Honestly, I think you're the one playing with semantics. The point isn't really whether one can justify calling the degraded materials "WMD" or not. The point is whether those (degraded) munitions posed any sort of credible, immediate threat at the time of the invasion.
No, this us your point, and it's invalid. If Iraq legitimately posed an immediate threat to American citizens via a Sarin bomb attack, we would have never invaded the country, we would have engaged in diplomatic talks, like we do with China and the former Soviet Union, and any other country that poses an immediate and direct threat to us. If we are vulnerable to an attack of mass destruction from our enemy, we don't go barging into their country, and wisely so. But you are correct, this is what Pinheads deemed as "the point" a long time ago, and simply tuned out all other debate on the matter. You are trying to argue that the only way it was legitimate for us to invade, is if they posed an immediate direct threat, and I am saying, that is essentially the only way we wouldn't have invaded.
You parsed what president Bush said, when he articulated that "we can't wait for the threat to become imminent" you understood him to say, the threat was imminent now, and we have to act. As I said in one of the other dozen Dixie obsession threads, the war was never about the immediate threat posed by Saddam Hussein.

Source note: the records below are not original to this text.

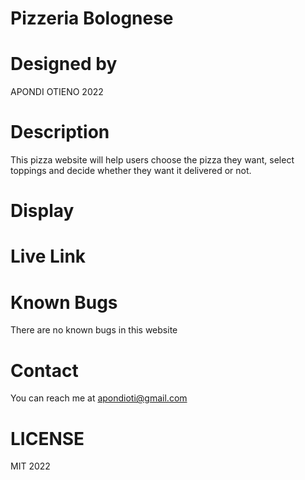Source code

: # Pizzeria Bolognese

# Designed by

APONDI OTIENO
2022

# Description

This pizza website will help users choose the pizza they want, select toppings and decide whether they want it delivered or not.

# Display

# Live Link

# Known Bugs
There are no known bugs in this website

# Contact
You can reach me at apondioti@gmail.com

# LICENSE

MIT 2022
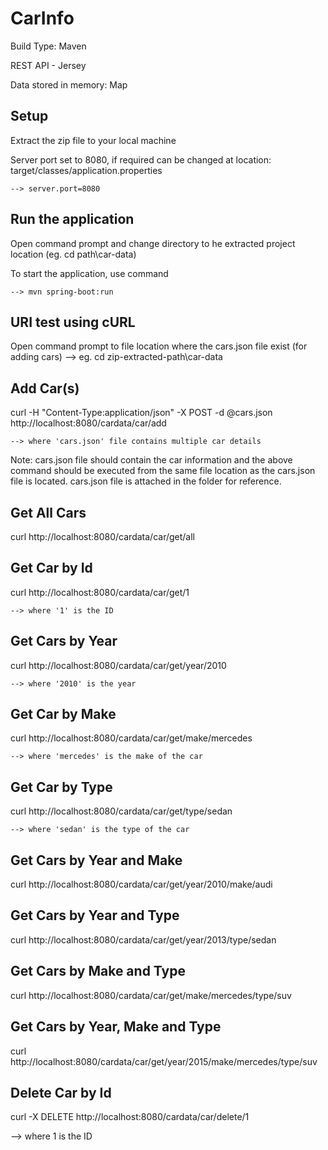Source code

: # CarInfo

Build Type: Maven

REST API - Jersey

Data stored in memory: Map

Setup
-----
Extract the zip file to your local machine


Server port set to 8080, if required can be changed at location: target/classes/application.properties

	--> server.port=8080

Run the application
-------------------
Open command prompt and change directory to he extracted project location (eg. cd path\car-data)

To start the application, use command

	--> mvn spring-boot:run

URI test using cURL
-------------------
Open command prompt to file location where the cars.json file exist (for adding cars)
	--> eg. cd zip-extracted-path\car-data

Add Car(s)
----------
curl -H "Content-Type:application/json" -X POST -d @cars.json  http://localhost:8080/cardata/car/add

	--> where 'cars.json' file contains multiple car details
	
Note: cars.json file should contain the car information and the above command should be executed from the same file location as the cars.json file is located.
cars.json file is attached in the folder for reference.

Get All Cars
------------
curl http://localhost:8080/cardata/car/get/all

Get Car by Id
-------------
curl http://localhost:8080/cardata/car/get/1

	--> where '1' is the ID
 
Get Cars by Year
----------------
curl http://localhost:8080/cardata/car/get/year/2010

	--> where '2010' is the year
Get Car by Make
---------------
curl http://localhost:8080/cardata/car/get/make/mercedes

	--> where 'mercedes' is the make of the car
	
Get Car by Type
---------------
curl http://localhost:8080/cardata/car/get/type/sedan

	--> where 'sedan' is the type of the car
	
Get Cars by Year and Make
-------------------------
curl http://localhost:8080/cardata/car/get/year/2010/make/audi

Get Cars by Year and Type
-------------------------
curl http://localhost:8080/cardata/car/get/year/2013/type/sedan

Get Cars by Make and Type
-------------------------
curl http://localhost:8080/cardata/car/get/make/mercedes/type/suv

Get Cars by Year, Make and Type
-------------------------------
curl http://localhost:8080/cardata/car/get/year/2015/make/mercedes/type/suv

Delete Car by Id
----------------
curl -X DELETE http://localhost:8080/cardata/car/delete/1

 --> where 1 is the ID
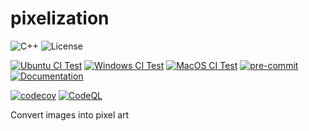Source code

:# pixelization

![C++](https://img.shields.io/badge/C%2B%2B-11%2F14%2F17%2F20%2F23-blue)
![License](https://camo.githubusercontent.com/890acbdcb87868b382af9a4b1fac507b9659d9bf/68747470733a2f2f696d672e736869656c64732e696f2f62616467652f6c6963656e73652d4d49542d626c75652e737667)

[![Ubuntu CI Test](https://github.com/lukki15/pixelization/actions/workflows/ubuntu.yml/badge.svg)](https://github.com/lukki15/pixelization/actions/workflows/ubuntu.yml)
[![Windows CI Test](https://github.com/lukki15/pixelization/actions/workflows/windows.yml/badge.svg)](https://github.com/lukki15/pixelization/actions/workflows/windows.yml)
[![MacOS CI Test](https://github.com/lukki15/pixelization/actions/workflows/macos.yml/badge.svg)](https://github.com/lukki15/pixelization/actions/workflows/macos.yml)
[![pre-commit](https://github.com/lukki15/pixelization/actions/workflows/pre-commit.yml/badge.svg)](https://github.com/lukki15/pixelization/actions/workflows/pre-commit.yml)
[![Documentation](https://github.com/lukki15/pixelization/actions/workflows/documentation.yml/badge.svg)](https://github.com/lukki15/pixelization/actions/workflows/documentation.yml)


[![codecov](https://codecov.io/gh/lukki15/pixelization/graph/badge.svg?token=3HLOXGNKR2)](https://codecov.io/gh/lukki15/pixelization)
[![CodeQL](https://github.com/lukki15/pixelization/actions/workflows/github-code-scanning/codeql/badge.svg)](https://github.com/lukki15/pixelization/actions/workflows/github-code-scanning/codeql)

Convert images into pixel art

In this discussion, there are two distinctly different criteria being used to define a WMD. One is, a naive and fundamentally stupid and simplistic notion that only things that are presently capable of causing mass destruction used as a weapon, are WMD's. The other, is a more well-reasoned and fact-based opinion supported by the Chemical Weapons Convention, the GC, UN resolutions, and findings in international law, on what is to be considered a WMD. In the real world, we use the conventional findings of the various bodies who created the words we are using to begin with, not some whimsical opinion of an idiot on a message board who can't spell.

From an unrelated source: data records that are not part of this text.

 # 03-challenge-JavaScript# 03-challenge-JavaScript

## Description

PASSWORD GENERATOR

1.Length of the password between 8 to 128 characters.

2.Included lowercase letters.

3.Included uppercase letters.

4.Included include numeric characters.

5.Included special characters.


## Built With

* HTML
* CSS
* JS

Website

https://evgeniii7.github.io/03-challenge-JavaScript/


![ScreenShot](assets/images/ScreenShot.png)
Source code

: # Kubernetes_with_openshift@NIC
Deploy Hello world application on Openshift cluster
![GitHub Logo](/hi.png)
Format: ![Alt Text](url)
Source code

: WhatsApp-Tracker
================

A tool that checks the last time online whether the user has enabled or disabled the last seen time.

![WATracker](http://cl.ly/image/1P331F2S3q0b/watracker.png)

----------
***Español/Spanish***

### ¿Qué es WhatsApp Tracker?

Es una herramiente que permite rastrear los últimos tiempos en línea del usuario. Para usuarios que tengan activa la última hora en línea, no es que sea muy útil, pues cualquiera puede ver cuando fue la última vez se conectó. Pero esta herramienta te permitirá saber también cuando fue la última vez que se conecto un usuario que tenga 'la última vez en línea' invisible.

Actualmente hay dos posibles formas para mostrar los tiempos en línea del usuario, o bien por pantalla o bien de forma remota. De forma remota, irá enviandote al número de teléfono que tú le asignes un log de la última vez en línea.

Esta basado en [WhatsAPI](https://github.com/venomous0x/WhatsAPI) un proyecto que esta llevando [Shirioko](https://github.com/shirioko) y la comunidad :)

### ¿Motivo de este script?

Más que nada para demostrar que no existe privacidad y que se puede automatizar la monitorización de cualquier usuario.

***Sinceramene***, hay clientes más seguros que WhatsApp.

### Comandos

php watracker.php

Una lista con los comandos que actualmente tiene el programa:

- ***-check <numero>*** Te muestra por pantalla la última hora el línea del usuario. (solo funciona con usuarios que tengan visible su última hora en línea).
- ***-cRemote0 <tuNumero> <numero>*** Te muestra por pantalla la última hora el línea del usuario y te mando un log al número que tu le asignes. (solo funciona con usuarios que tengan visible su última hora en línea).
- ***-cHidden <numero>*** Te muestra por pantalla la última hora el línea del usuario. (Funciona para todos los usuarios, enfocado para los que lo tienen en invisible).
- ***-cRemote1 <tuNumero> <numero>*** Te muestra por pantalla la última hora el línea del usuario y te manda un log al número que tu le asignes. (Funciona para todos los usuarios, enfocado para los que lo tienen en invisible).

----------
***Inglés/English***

It is fundamentally insupportable to invade another nation, killing thousands of people, simply because that nation might possibly be a threat. Our policy at that time was allegedly clear. We were never to preemptively invade another nation unless that nation posed a grave and imminent threat to the United States. Without significant stockpiles of WMD and the clear intent to use them, Saddam Hussen could not possible pose such an imminent threat
You are incorrect, our policy under the Bush Doctrine, is to take preemptive action to prevent an imminent threat. It has never been the foreign policy of the US, to take military action against an immediate and pending threat of significant reprisal, it's always been the policy to negotiate. With Liberals, it's always been the policy to give them anything they ever demand and never consider a military alternative.